Le médecin que j’ai au bout du fil travaille au Centre de Référence sur la Mort Inattendue du Nourrisson. Je ne verrai pas Léa pour sa consultation du troisième mois. Aucun autre médecin ne la verra. Rien à voir avec le lapin traditionnel, le simple oubli.
Derrière les mots…
Derrière les mots du médecin de ce centre, je raccroche.
Le choc, la sidération. Reprendre ses esprits, essayer de comprendre, se remettre en question. Les questions ? Ai-je posé ces questions ? La question du couchage, la position, le lit etc… Je me perds dans les dates, dans les âges, j’imagine que le fils aîné de la maman de Léa est peut-être de la génération où l’on conseillait le couchage sur le ventre. Léa était-elle couchée sur le ventre ? 10 000, 20 000, 30 000 questions à la fois, pourquoi ? Putain de *** ! Mais pourquoi ?

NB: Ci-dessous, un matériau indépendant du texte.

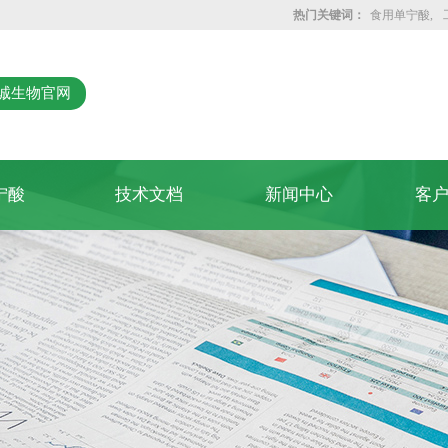
热门关键词：
食用单宁酸
诚生物官网
宁酸
技术文档
新闻中心
客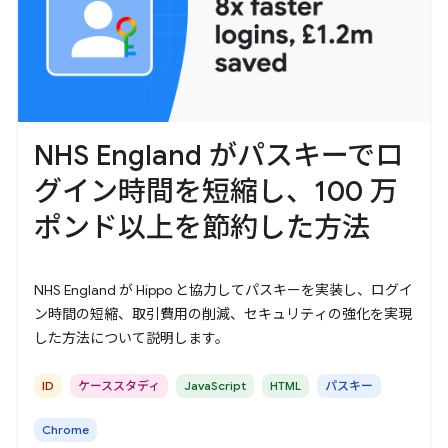
NHS England がパスキーでロ
グイン時間を短縮し、100 万
ポンド以上を節約した方法
NHS England が Hippo と協力してパスキーを実装し、ログイ
ン時間の短縮、取引費用の削減、セキュリティの強化を実現
した方法について説明します。
ID
ケーススタディ
JavaScript
HTML
パスキー
Chrome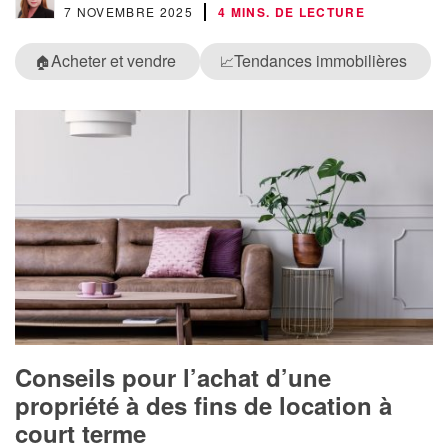
7 NOVEMBRE 2025
4 MINS. DE LECTURE
Acheter et vendre
Tendances immobilières
🏠
📈
Conseils pour l’achat d’une
propriété à des fins de location à
court terme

L’impuissance du médecin, la cruauté du destin.
Le lendemain, la maman de Léa m’appelle. Elle sait que je sais, je sais qu’elle sait que je sais, on n’a pas besoin de se le dire. Je lui propose un rendez-vous. J’ai le sentiment qu’elle n’osait pas me le demander et que c’est un soulagement pour elle.

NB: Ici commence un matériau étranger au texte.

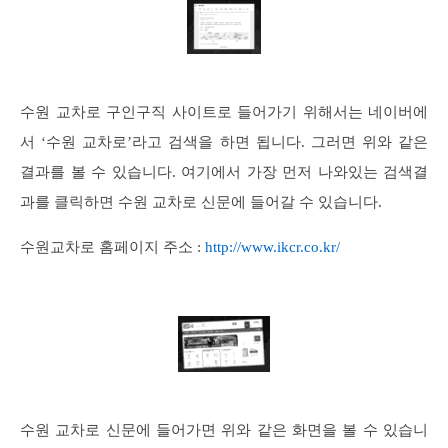
수원 교차로 구인구직 사이트로 들어가기 위해서는 네이버에
서 ‘수원 교차로’라고 검색을 하면 됩니다. 그러면 위와 같은
결과를 볼 수 있습니다. 여기에서 가장 먼저 나와있는 검색결
과를 클릭하면 수원 교차로 신문에 들어갈 수 있습니다.
수원교차로 홈페이지 주소 :
http://www.ikcr.co.kr/
수원 교차로 신문에 들어가면 위와 같은 화면을 볼 수 있습니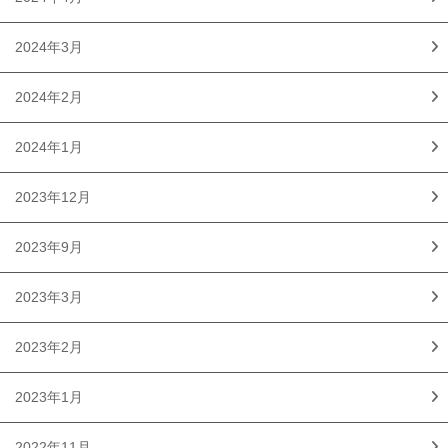
2024年3月
2024年2月
2024年1月
2023年12月
2023年9月
2023年3月
2023年2月
2023年1月
2022年11月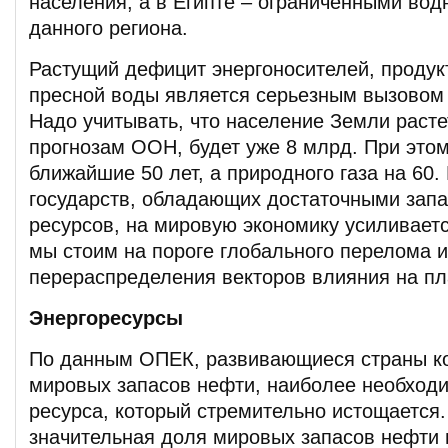
населения, а в Египте – ограниченными во
данного региона.
Растущий дефицит энергоносителей, продук
пресной воды является серьезным вызовом 
Надо учитывать, что население Земли растет:
прогнозам ООН, будет уже 8 млрд. При этом
ближайшие 50 лет, а природного газа на 60.
государств, обладающих достаточными зап
ресурсов, на мировую экономику усиливается
мы стоим на пороге глобального перелома и
перераспределения векторов влияния на пл
Энергоресурсы
По данным ОПЕК, развивающиеся страны ко
мировых запасов нефти, наиболее необходи
ресурса, который стремительно истощается
значительная доля мировых запасов нефти 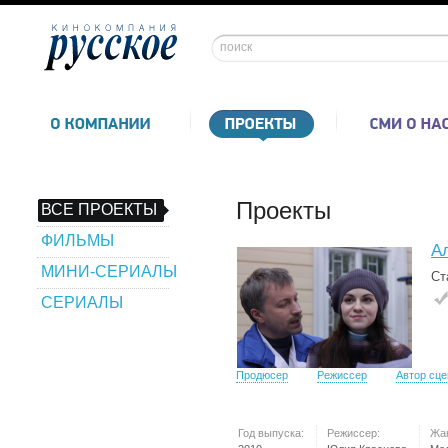
Проекты
ВСЕ ПРОЕКТЫ
ФИЛЬМЫ
А
МИНИ-СЕРИАЛЫ
Ст
СЕРИАЛЫ
Продюсер
Режиссер
Автор сц
Год выпуска:
Режиссер:
Жа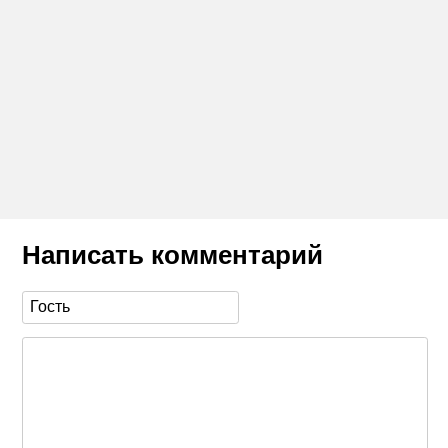
Написать комментарий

Derrière les mots… Des mots qui ne veulent pas toujours tout dire, d’autres mots qui ne veulent absolument rien dire, et ces silences tellement parlants.
Elle avoue qu’elle souhaitait cette rencontre. Elle veut repasser sur chaque lieu où elle et Léa sont allées. Une sorte de pèlerinage. C’est elle qui parle. Je suis dans mes petits souliers. Quoi que je fasse ou que je dise, je sens que je serai maladroit et terriblement niais. Les mots me manquent. Derrière les mots qui ne sortent pas, je sens que les larmes, mes larmes, sont dans les starting-blocks. Les siennes, intarissables, sont entrecoupées de sourires lorsqu’elle partage les bons souvenirs qu’elle retiendra de sa princesse. Puis de longues périodes de silence. On ne fait que se regarder, des minutes qui s’étendent et des échanges probablement tout aussi importants que des mots. Savoir ne rien dire, ne rien faire, alors que tant de choses se jouent.

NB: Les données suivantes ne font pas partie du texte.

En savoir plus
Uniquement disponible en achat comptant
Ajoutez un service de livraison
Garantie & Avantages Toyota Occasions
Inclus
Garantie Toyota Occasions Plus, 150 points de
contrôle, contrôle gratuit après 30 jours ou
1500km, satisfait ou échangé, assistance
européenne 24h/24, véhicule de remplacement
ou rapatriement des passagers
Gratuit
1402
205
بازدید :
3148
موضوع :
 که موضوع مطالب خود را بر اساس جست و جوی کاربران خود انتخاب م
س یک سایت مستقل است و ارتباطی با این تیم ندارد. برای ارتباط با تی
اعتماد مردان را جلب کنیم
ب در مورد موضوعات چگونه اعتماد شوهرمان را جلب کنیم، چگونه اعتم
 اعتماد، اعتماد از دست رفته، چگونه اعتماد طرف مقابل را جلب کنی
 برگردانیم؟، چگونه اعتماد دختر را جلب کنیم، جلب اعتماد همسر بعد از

Les démarches pour les obsèques. Papa sera présent. Il était là à la conception de Léa, il sera là pour le dernier au revoir. La douleur d’un père. Les aveux à son épouse. Des scènes de vie tragiques. Des plaies qui cicatriseront lentement.
Je suis bien incapable d’évaluer la durée de cette rencontre, de percevoir avec précision son intérêt et son impact, peu importe. La maman de Léa l’a souhaitée, moi ou un autre, maladroit ou pas, on s’en fout. L’important était cette béquille humaine, ce quelqu’un, cette présence, même et peut-être surtout silencieuse.
Fin de journée, début du week-end, je rentre à la maison, sonné, vidé, KO debout. Affalé dans le canapé, une bière à la main, le regard trouble, j’entends des mots au loin. Une seconde bière me ravive l’esprit, mon regard s’éclaircit, les mots se rapprochent. Ce sont les mots de mes enfants qui se chamaillent. Mes mots reviennent.